Много лет спустя, вспоминая те дни и своих товарищей, я как-то задумался, не пожалел ли кто-нибудь из них о том, что стал добровольцем. Ведь некоторые вообще не подлежали призыву, а другие (молодые ребята) должны были быть мобилизованы лишь через один-два года. Прямого ответа на этот вопрос не было. Конечно же иногда становилось страшно и хотелось избежать опасности, но все это было не то. А вот разговоров о том, что кто-либо с сожалением оценил свой поступок, я так и не смог вспомнить. С детства внушенный нам патриотизм успешно проходил проверку на прочность.
В начале войны моторизованных стрелковых частей и автомобилей, перевозящих солдат, было совсем мало.
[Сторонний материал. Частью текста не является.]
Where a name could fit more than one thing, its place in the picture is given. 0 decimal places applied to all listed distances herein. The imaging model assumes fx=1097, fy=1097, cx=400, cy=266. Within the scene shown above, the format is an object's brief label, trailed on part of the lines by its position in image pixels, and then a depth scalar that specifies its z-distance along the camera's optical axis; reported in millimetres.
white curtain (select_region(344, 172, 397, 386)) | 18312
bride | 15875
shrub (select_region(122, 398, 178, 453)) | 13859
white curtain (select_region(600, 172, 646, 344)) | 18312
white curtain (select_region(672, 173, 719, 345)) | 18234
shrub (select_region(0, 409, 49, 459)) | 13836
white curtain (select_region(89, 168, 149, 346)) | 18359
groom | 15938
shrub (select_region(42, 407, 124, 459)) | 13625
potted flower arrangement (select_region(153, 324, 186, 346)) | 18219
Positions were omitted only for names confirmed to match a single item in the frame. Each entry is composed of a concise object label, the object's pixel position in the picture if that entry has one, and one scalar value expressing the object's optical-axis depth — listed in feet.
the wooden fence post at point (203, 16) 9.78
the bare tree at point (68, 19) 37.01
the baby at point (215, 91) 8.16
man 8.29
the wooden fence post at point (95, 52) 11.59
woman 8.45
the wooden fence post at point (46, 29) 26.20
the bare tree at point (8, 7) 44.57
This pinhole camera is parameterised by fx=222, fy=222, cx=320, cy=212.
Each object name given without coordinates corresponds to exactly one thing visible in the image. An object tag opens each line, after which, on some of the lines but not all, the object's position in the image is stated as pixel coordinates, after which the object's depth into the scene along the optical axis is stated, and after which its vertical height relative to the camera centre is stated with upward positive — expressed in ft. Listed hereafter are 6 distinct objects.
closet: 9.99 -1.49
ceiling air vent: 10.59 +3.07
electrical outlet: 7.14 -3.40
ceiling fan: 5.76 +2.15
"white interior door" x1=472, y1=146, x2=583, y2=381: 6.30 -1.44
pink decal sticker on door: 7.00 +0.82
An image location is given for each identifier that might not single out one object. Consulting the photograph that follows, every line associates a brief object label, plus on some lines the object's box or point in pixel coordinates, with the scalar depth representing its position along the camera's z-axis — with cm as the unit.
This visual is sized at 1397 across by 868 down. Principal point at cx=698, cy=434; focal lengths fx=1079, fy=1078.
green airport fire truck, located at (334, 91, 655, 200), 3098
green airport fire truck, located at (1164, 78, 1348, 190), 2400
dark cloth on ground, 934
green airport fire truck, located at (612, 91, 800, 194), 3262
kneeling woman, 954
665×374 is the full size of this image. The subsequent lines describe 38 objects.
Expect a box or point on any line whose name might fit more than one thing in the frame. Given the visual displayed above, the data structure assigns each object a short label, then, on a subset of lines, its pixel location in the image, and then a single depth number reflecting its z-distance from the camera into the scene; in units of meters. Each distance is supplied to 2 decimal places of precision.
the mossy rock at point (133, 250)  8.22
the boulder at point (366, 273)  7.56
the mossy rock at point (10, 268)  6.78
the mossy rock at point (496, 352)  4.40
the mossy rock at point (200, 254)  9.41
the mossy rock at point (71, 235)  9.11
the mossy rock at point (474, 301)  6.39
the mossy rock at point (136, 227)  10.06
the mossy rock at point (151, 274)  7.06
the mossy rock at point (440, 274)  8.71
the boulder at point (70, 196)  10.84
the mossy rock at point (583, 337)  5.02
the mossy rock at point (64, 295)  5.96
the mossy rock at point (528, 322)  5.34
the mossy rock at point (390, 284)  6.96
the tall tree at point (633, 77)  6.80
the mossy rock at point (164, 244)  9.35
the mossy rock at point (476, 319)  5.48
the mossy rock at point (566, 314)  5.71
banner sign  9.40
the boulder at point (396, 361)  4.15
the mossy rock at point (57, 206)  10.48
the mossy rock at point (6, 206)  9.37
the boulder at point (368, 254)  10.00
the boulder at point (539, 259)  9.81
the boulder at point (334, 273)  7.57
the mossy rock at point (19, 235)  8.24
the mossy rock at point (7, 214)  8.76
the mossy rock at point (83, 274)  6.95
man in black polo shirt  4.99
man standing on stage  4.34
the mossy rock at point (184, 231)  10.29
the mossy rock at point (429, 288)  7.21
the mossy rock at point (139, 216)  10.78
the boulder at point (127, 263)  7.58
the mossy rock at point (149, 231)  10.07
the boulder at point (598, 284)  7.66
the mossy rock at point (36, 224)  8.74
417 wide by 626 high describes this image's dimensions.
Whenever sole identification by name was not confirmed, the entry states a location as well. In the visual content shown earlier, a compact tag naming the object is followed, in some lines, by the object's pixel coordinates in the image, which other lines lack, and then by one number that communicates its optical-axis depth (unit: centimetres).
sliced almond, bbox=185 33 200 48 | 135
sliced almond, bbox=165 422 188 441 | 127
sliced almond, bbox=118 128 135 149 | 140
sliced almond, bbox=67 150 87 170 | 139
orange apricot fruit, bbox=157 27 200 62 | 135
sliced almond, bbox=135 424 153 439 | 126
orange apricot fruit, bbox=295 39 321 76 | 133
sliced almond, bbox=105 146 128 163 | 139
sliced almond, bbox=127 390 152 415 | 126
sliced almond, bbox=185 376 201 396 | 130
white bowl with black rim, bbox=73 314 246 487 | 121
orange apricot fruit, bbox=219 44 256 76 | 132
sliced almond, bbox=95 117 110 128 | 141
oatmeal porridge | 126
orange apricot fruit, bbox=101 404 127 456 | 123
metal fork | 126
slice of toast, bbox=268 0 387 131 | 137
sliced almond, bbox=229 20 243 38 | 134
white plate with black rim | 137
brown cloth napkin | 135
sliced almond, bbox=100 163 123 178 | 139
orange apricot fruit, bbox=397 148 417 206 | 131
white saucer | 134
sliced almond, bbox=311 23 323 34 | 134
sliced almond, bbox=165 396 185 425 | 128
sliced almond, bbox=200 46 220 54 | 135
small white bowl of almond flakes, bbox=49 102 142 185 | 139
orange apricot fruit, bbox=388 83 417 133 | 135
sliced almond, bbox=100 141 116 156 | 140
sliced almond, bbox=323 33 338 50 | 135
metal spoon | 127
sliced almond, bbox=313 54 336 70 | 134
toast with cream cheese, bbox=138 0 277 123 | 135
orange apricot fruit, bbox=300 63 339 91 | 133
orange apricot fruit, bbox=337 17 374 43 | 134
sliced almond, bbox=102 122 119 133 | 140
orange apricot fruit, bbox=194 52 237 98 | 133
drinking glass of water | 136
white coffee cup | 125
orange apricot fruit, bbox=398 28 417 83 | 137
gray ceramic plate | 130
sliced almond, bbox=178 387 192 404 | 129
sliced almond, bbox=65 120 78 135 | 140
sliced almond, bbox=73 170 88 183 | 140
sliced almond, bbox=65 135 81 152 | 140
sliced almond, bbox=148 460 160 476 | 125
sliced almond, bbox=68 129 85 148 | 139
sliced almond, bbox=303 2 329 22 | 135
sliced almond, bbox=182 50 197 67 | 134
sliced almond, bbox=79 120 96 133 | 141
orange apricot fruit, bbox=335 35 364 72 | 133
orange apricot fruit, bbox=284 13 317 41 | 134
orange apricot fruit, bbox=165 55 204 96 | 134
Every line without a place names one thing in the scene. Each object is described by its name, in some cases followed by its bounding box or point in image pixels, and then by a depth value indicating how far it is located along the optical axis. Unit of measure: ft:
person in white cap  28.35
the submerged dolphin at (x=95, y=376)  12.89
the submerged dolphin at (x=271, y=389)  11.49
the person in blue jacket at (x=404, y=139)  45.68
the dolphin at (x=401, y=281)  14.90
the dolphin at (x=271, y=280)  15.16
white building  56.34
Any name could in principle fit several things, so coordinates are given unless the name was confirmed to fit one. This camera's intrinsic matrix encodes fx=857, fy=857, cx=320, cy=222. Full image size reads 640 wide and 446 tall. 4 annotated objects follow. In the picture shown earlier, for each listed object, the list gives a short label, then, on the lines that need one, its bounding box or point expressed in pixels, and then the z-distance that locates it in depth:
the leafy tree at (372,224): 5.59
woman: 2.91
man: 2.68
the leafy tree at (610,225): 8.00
Так что основная часть нашей пехоты шла пешим маршем. А еще нередко нужно было помогать лошадям из обоза, преодолевать болотистые низины, вытаскивать из грязи забуксовавшие машины и даже перекатывать по бездорожью тяжелые пушки.
За первые три месяца мы прошагали более 600 километров. Иногда за день преодолевали до 60–70 километров. Бывало, шли сутками почти без отдыха. Особенно тяжело было ночью – люди буквально засыпали на ходу, и, когда идущий впереди останавливался, следующие сзади налетали на него. Если же поблизости двигался обоз, большой удачей считалось держаться за телегу. Можно было не смотреть под ноги, и уж тогда-то точно удавалось поспать на ходу.